A JC
La prueba en bicicleta de 50 kilómetros era más de resistencia que de velocidad. Arrancamos en grupo. Montaña, carretera y ríos durante seis horas. El sol se dejaba sentir y el sudor me recorría por el rostro a raudales, causando ardor a la piel quemada por el sol.
Cuando llegamos al último tramo hicimos un breve alto, antes de la subida de ocho kilómetros. Muchos no lo intentaron pues se encontraban exhaustos. Yo Inicié con buen ritmo, pero a medida que pasaba el tiempo las piernas se me engarrotaban y sentía que no podría terminar.

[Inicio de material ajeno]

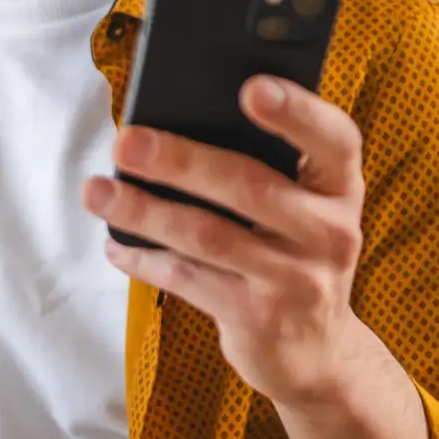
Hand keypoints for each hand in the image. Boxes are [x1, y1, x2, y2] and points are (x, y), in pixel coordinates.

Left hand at [83, 75, 368, 407]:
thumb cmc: (295, 254)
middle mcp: (330, 232)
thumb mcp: (307, 208)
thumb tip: (179, 121)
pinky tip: (116, 244)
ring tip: (98, 192)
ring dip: (145, 211)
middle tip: (126, 142)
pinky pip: (190, 280)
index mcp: (340, 187)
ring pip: (209, 235)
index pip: (334, 140)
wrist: (317, 350)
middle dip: (179, 161)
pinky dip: (146, 260)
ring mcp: (298, 280)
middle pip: (249, 186)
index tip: (250, 88)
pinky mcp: (259, 318)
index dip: (296, 111)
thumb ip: (270, 165)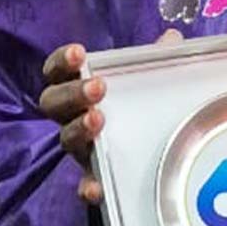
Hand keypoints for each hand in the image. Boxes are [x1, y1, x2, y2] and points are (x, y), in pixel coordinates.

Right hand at [39, 30, 182, 203]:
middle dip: (72, 93)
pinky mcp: (97, 177)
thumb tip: (173, 38)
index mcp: (80, 89)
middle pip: (53, 103)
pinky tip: (96, 187)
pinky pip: (86, 184)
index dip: (62, 61)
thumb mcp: (149, 79)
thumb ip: (156, 58)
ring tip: (99, 120)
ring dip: (79, 128)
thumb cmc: (138, 104)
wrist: (152, 149)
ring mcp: (83, 148)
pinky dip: (88, 186)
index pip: (57, 71)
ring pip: (66, 139)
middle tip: (97, 87)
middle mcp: (74, 117)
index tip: (80, 52)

La guía me seguía de cerca alentándome con sus palabras, me daba agua y chocolate y barras energéticas. Ya no veía a nadie de los competidores, perdí la noción del tiempo. En algún momento el agotamiento me provocó náusea y sentía como empezaban a acalambrarse las piernas y que los pulmones me estallarían. Renata, incansable con su acento extranjero volvía a la carga con sus palabras de ánimo. Repentinamente sentí pena por ella y por mí y mis lágrimas se confundieron con la imparable transpiración. “¡Ya falta poco, vamos!” gritaba Renata. No sé cómo mi cuerpo obedeció a mi mente, pero seguí y seguí y seguí… Nunca supe cómo lo hice, pero al llegar a la cumbre y al fin bajarme de la bici, mis piernas temblaban y mi pecho sollozaba dificultosamente, Renata estaba más eufórica que yo, pero a mí me inundaba aquél sentimiento inexplicable que, como el mejor regalo jamás recibido, llenaba mi cuerpo de dieciséis años, célula a célula.